Sleepless Night
Directed By:
Frédéric Jardin
Written By: Frédéric
Jardin and Olivier Douyère, from a scenario by Jardin and Nicolas Saada
Starring: Tomer
Sisley, Serge Riaboukine, Julien Boisselier, Joey Starr, Laurent Stocker, Birol
Ünel, and Lizzie Brocheré
Director of Photography: Tom Stern, Edited By: Marco Cavé
and Christophe Pinel, Production Design: Hubert Pouille, Original Music: Nicolas
Errèra
The
pounding rhythms of the club in Sleepless
Night form a mix tape of styles through the narrative of this French
thriller by newcomer Frédéric Jardin. While the film takes place in reality
with high situation stakes, the film moves from room to room and presents what
feels like an entirely different world, each with its own ecosystem and rules.
Yet all are held together by the music that echoes throughout.
The
comparisons some critics have made to Die
Hard for Sleepless Night are not
far off, as the film presents an intense, non-stop thrill ride about one man’s
insane attempts to rescued his son from gang leaders. Jardin’s film begins with
a murder and ends in blood. Like the recently lauded The Raid (though not in these corners), Sleepless Night is low in ambitions but high in execution. It’s a
genre piece done right, never too distracting with its narrative, but always
fascinating in it’s visual set pieces.
The
film begins at daybreak with two men stalking and combating another vehicle,
murdering the men inside and stealing the large bags of cocaine in the trunk.

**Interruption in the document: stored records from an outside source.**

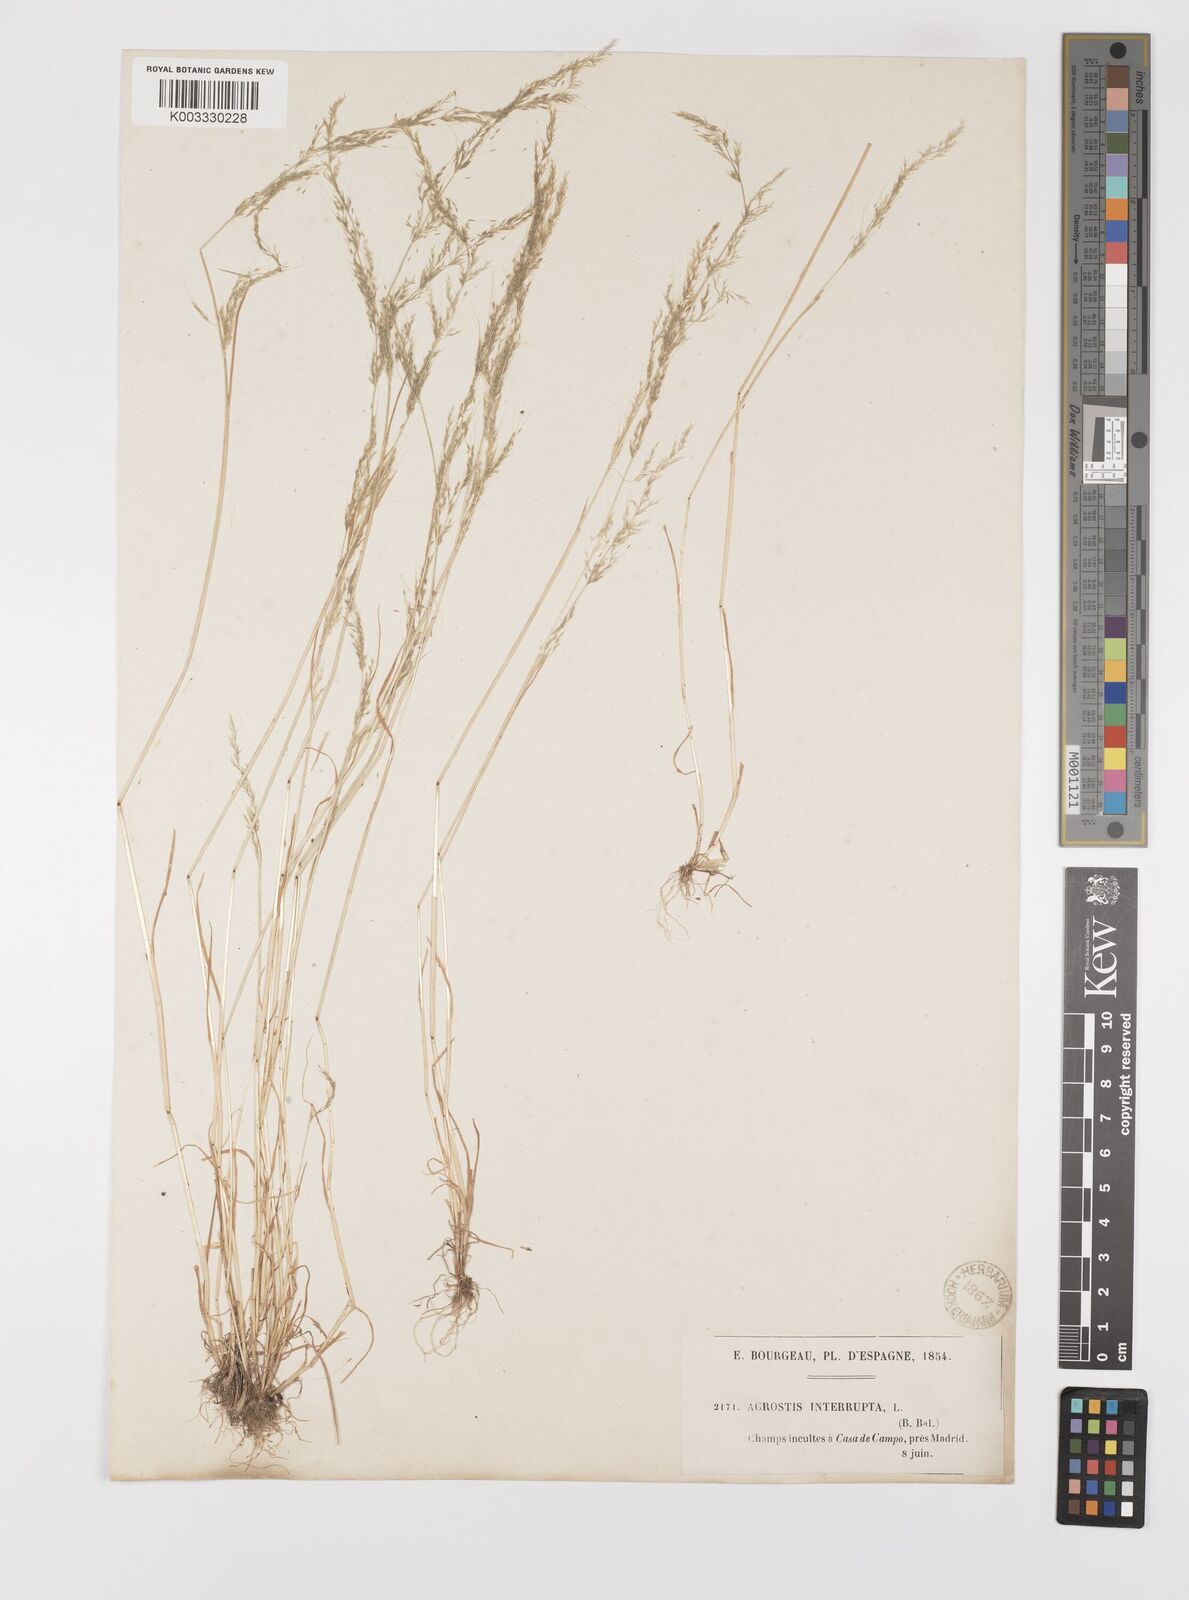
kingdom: Plantae
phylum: Tracheophyta
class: Liliopsida
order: Poales
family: Poaceae
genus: Apera
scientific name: Apera interrupta
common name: Dense silky-bent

But soon enough, we realize these guys are also cops, and one of them is our
protagonist, Vincent (Tomer Sisley). After some clichéd dialogue (Vincent’s kid
doesn’t like him, his ex-wife nags at him), the film gets an adrenaline shot to
the chest when we realize Vincent’s son has been taken, and the gangsters are
willing to trade his life for the bags of cocaine.
Sleepless
Night skips what usually would have been two acts of character building,
seeing Vincent’s fall from grace, to get us right to the action. Things don’t
go as planned: the coke is hidden and then goes missing; there are a couple
undercover agents on Vincent’s tail, and there are rival gangsters and double
crossers admits. Jardin treats this all without winking, or trying to form a
minimalist thriller type in the way of Drive.
He simply lays it out as his map and then goes straightforward. But he brings visual
wit and constant redirection throughout.
Unlike the constant thundering
noise of The Raid, Jardin is able to
play a string of notes here, most evident in the visual design of the club,
each room with its own style and atmosphere. Along with director of photography
Tom Stern (who has shot Clint Eastwood’s films for the last decade) he creates
what seems almost like a fun house: there’s the epic dance night floor, the fancy
garishly-yellow restaurant, the pure white kitchen (that doesn’t remain white
during the film’s knockout fight sequence), and many more.
Sleepless
Night doesn’t offer much in terms of character; Vincent isn’t particularly
charming or much of a good guy, but we believe in his cause to stick with him
(though his most likeable moment is when he stops a could-be-rapist with casual
annoyance by chance). And by the end it comes together a little too
conveniently. But Jardin certainly makes the film succeed while watching it.
It’s not just constant gunshots and fists. It’s a lot of silence and waiting,
as the director builds something akin to a high-tense Hitchcock. Of course, the
pervading sense of guilt or evil was of course denied by the bouncer.